Sphinx Caveats

This is a rough sketch of some things that I’ve learned about the Sphinx documentation generation system. I should probably spend some time to collect what I’ve learned in a more coherent and durable format, but this will have to do for now:

If you describe a type in parameter documentation it will automatically link to the Python documentation for that type when using the Python Domain and if you have intersphinx connected. That’s pretty cool.
Sphinx let’s you define a scope for a file in some cases. If you’re documenting command-line options to a program. (i.e. with the “program” with subsidiary “option” directives,) or if you’re documenting Python objects and callables within the context of a module, the module and program directives have a scoping effect.

Cool but it breaks the reStructuredText idiom, which only allows you to decorate and provide semantic context for specific nested blocks within the file. As in Python code, there’s no way to end a block except via white-space,¹ which produces some very confusing markup effects.

The “default-domain” directive is similarly… odd.
Sphinx cannot take advantage of multiple cores to render a single project, except when building multiple outputs (i.e. PDF/LaTeX, HTML with and/or directories.) if with a weird caveat that only one builder can touch the doctree directory at once. (So you either need to put each builder on its own doctree directory, or let one build complete and then build the reset in parallel.)

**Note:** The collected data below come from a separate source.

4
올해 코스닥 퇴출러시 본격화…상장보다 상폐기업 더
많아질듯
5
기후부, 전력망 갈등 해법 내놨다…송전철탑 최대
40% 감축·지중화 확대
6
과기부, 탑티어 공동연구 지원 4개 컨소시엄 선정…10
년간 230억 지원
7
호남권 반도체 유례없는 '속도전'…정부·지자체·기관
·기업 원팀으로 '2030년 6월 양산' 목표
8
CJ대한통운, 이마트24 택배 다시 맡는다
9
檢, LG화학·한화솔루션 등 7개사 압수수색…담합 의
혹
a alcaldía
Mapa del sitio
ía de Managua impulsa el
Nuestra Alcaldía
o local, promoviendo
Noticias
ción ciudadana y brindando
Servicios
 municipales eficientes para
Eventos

For small documentation sets, under a few dozen pages/kb, this isn’t a huge problem, for larger documentation sets this can be quite frustrating.²

This limitation means that while it’s possible to write extensions to Sphinx to do additional processing of the build, in most cases, it makes more sense to build custom content and extensions that modify or generate reStructuredText or that munge the output in some way. The include directive in reStructuredText and milking the hell out of make are good places to started.
Be careful when instantiating objects in Sphinx’s conf.py file: since Sphinx stores the pickle (serialization) of conf.py and compares that stored pickle with the current file to ensure that configuration hasn’t changed (changed configuration files necessitate a full rebuild of the project.) Creating objects in this file will trigger full (and often unneeded) rebuilds.
Delightfully, Sphinx produces .po file that you can use to power translated output, using the gettext sphinx builder. Specify a different doctree directory for this output to prevent some issues with overlapping builds. This is really cool.

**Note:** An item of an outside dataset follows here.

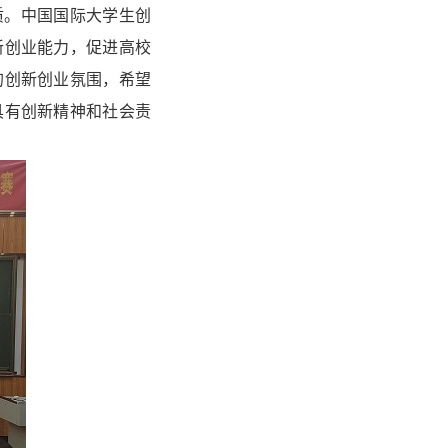
质。中国国际大学生创
新创业能力，促进高校
的创新创业氛围，希望
具有创新精神和社会责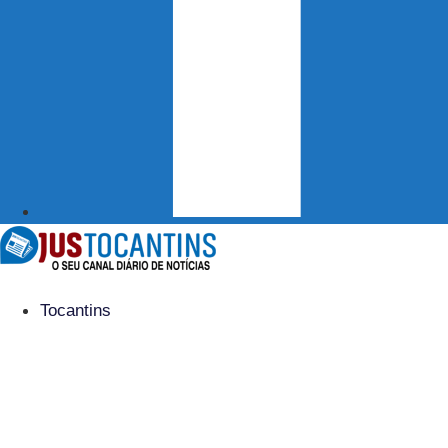
Tocantins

Sphinx is great. Even though I’m always looking at different documentation systems and practices I can’t find anything that’s better. My hope is that the more I/we talk about these issues and the closer I/we’ll get to solutions, and the better the solutions will be.

Onward and Upward!

In Python this isn’t a real problem, but reStructuredText describes a basically XML-like document, and some structures like headings are not easy to embed in rst blocks. ↩︎
reality documentation sets would need to be many hundreds of thousands of words for this to actually matter in a significant way. I’ve seen documentation take 2-3 minutes for clean a regeneration using Sphinx on very powerful hardware (SSDs, contemporary server-grade processors, etc.), and while this shouldn’t be a deal breaker for anyone, documentation that’s slow to regenerate is harder to maintain and keep up to date (e.g. difficult to test the effect of changes on output, non-trivial to update the documents regularly with small fixes.) ↩︎